Individual therapy lets you discuss your thoughts, feelings, and problems with a professional. A therapist can help you explore your life challenges, identify aspects of yourself that need to change, and provide valuable solutions.
If you’re recovering from trauma, you may be struggling to process what happened to you. Symptoms like flashbacks, nightmares, and anxiety can interfere with daily life.
Trauma-informed cognitive behavioral therapy (CBT) can help you manage your symptoms. It can also help you develop new perspectives and disconfirm traumatic beliefs.
Group therapy brings together several people who share a common goal. Group therapy can be beneficial in learning new coping skills, improving social relationships, or getting help for a particular mental health issue.
In group therapy, members can talk about their problems in an open and empathetic environment with people who have experienced similar issues. It helps them overcome their feelings of isolation and develop a better sense of self-esteem.
If your family struggles with trauma or a mental health condition, you may want to consider starting a family therapy program. It can help you understand each other better, learn healthier ways to communicate and resolve conflicts and create a sense of togetherness.
Typically, family therapy is short-term and involves sessions with each family member. However, depending on the family’s needs and the therapist’s recommendation, it can continue for months or years.
Behavioral therapy, also known as cognitive behavioral therapy (CBT), helps you learn new, healthy behaviors that replace old, unhealthy ones. It’s a proven treatment for various psychiatric and physical disorders, including substance use.

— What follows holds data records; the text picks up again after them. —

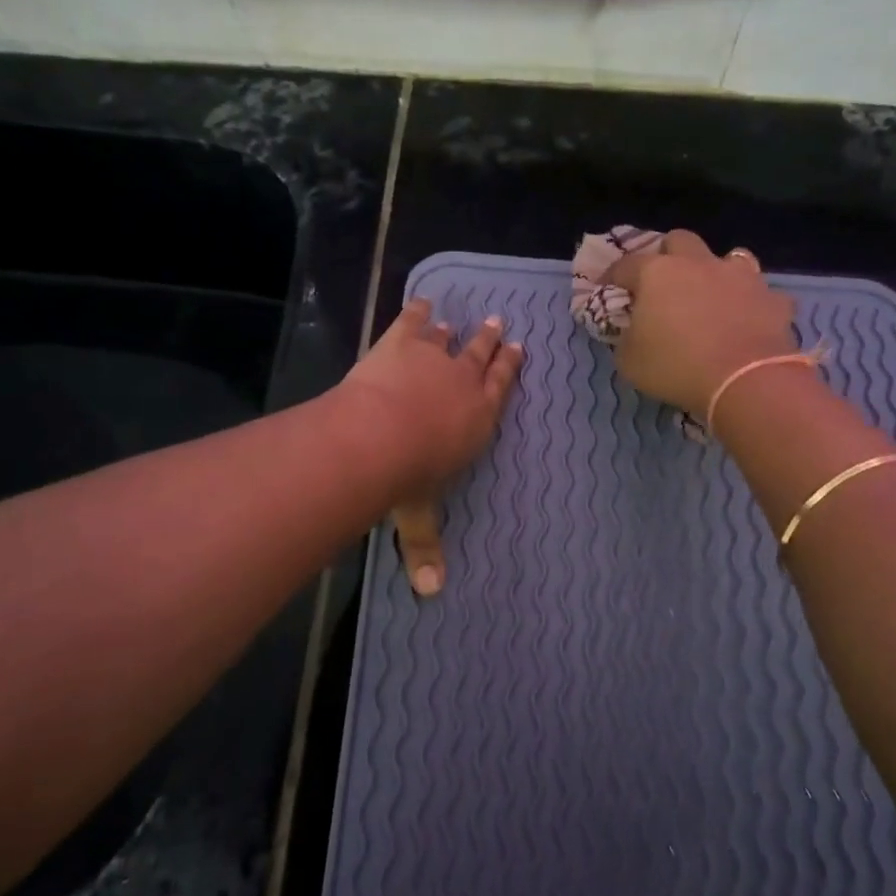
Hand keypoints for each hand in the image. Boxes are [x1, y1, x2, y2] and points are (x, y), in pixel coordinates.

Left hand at [337, 298, 522, 595]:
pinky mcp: (400, 342)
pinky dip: (418, 311)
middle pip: (481, 358)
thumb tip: (432, 595)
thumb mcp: (417, 516)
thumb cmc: (408, 478)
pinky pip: (413, 320)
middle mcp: (463, 384)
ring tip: (458, 321)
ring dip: (454, 331)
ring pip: (450, 339)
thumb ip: (425, 548)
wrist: (378, 435)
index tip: (518, 350)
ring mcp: (432, 359)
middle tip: (499, 326)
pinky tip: (422, 301)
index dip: (509, 369)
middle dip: (491, 343)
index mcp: (477, 420)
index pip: (500, 389)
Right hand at [606, 230, 796, 414]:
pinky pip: (761, 294)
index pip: (625, 264)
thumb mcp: (629, 361)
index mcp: (657, 273)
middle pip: (679, 240)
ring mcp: (740, 276)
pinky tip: (749, 321)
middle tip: (663, 282)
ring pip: (729, 257)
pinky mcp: (772, 298)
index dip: (612, 276)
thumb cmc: (676, 367)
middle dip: (668, 255)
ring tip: (713, 296)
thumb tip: (630, 330)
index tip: (606, 289)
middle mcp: (698, 263)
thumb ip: (625, 338)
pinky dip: (753, 304)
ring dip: (717, 272)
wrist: (744, 381)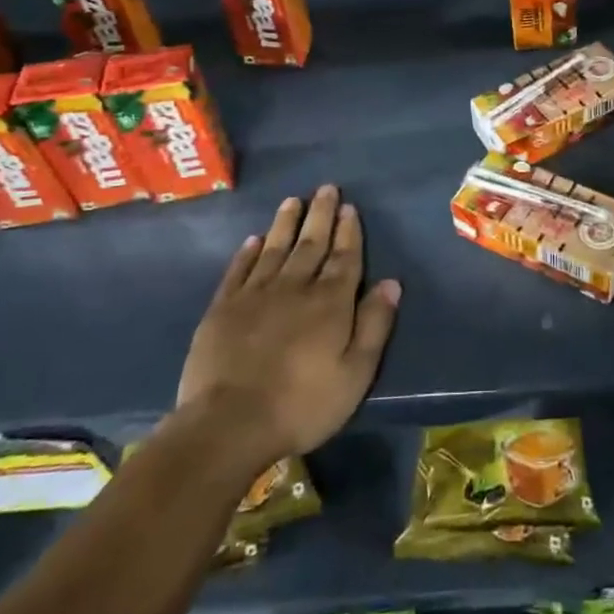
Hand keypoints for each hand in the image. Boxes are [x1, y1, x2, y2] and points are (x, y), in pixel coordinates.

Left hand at [176, 186, 400, 464]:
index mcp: (330, 302)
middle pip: (311, 244)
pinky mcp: (222, 309)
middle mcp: (295, 287)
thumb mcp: (356, 373)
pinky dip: (247, 253)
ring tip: (293, 200)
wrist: (229, 425)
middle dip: (321, 215)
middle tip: (326, 188)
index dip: (349, 232)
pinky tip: (253, 240)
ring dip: (286, 223)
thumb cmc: (303, 404)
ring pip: (275, 249)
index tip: (350, 208)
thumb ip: (374, 324)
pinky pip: (238, 270)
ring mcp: (255, 295)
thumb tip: (391, 282)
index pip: (345, 257)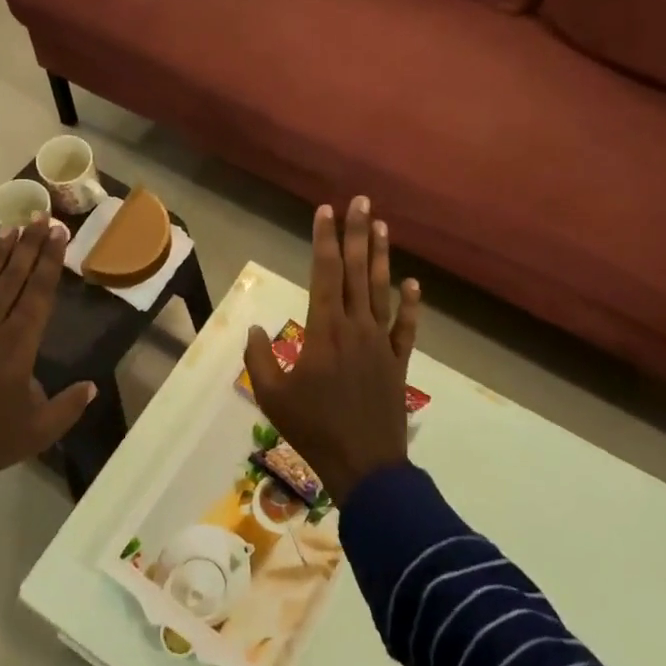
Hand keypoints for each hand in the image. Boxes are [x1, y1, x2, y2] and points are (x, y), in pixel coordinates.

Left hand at [0, 219, 97, 483]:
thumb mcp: (37, 431)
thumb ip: (67, 406)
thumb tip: (90, 386)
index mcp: (18, 344)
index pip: (39, 293)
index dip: (50, 261)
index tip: (58, 233)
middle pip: (13, 278)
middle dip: (29, 246)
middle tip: (39, 217)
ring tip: (9, 228)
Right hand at [243, 196, 420, 501]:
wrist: (365, 464)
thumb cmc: (314, 429)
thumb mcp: (273, 397)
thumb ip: (259, 360)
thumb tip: (252, 329)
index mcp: (325, 330)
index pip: (325, 273)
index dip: (325, 239)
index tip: (327, 210)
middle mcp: (356, 326)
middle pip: (356, 271)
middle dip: (356, 233)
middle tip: (361, 201)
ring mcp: (381, 342)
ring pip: (381, 290)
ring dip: (381, 257)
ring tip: (382, 226)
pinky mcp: (398, 361)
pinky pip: (406, 328)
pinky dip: (411, 305)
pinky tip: (413, 284)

Whether your trauma is rooted in childhood or has a current impact, like an illness, counseling can help you overcome it and feel more stable.
Behavioral therapies include exposure therapy, which teaches you how to safely face memories and situations that scare you so you can better manage them. Other treatments include eye movement desensitization and reprocessing (EMDR). This treatment can help you break up long-standing patterns of distressing behavior.
Psychological trauma can affect a person’s mental and emotional health years after the event that caused it. It can lead to depression, anxiety, dissociation, and intrusive symptoms like flashbacks or nightmares.
A therapist who is trained in trauma therapy can help you overcome this condition and learn new coping skills that will improve your life. They can also guide and advise on managing your emotions while offering empathy and understanding during stressful times.
Counselors use several methods to address trauma, such as eye-movement desensitization and reprocessing (EMDR) and trainspotting. These techniques can quickly reduce flashbacks and intrusive memories to allow for better healing.
Trauma can impact your relationship with food, whether it’s through restriction or overeating. It can be linked to feelings of powerlessness or dissatisfaction with your body.
In trauma-informed nutrition, you understand that eating disorders can be linked to adverse childhood experiences (ACEs) and are empowered to eat nutritiously and recover.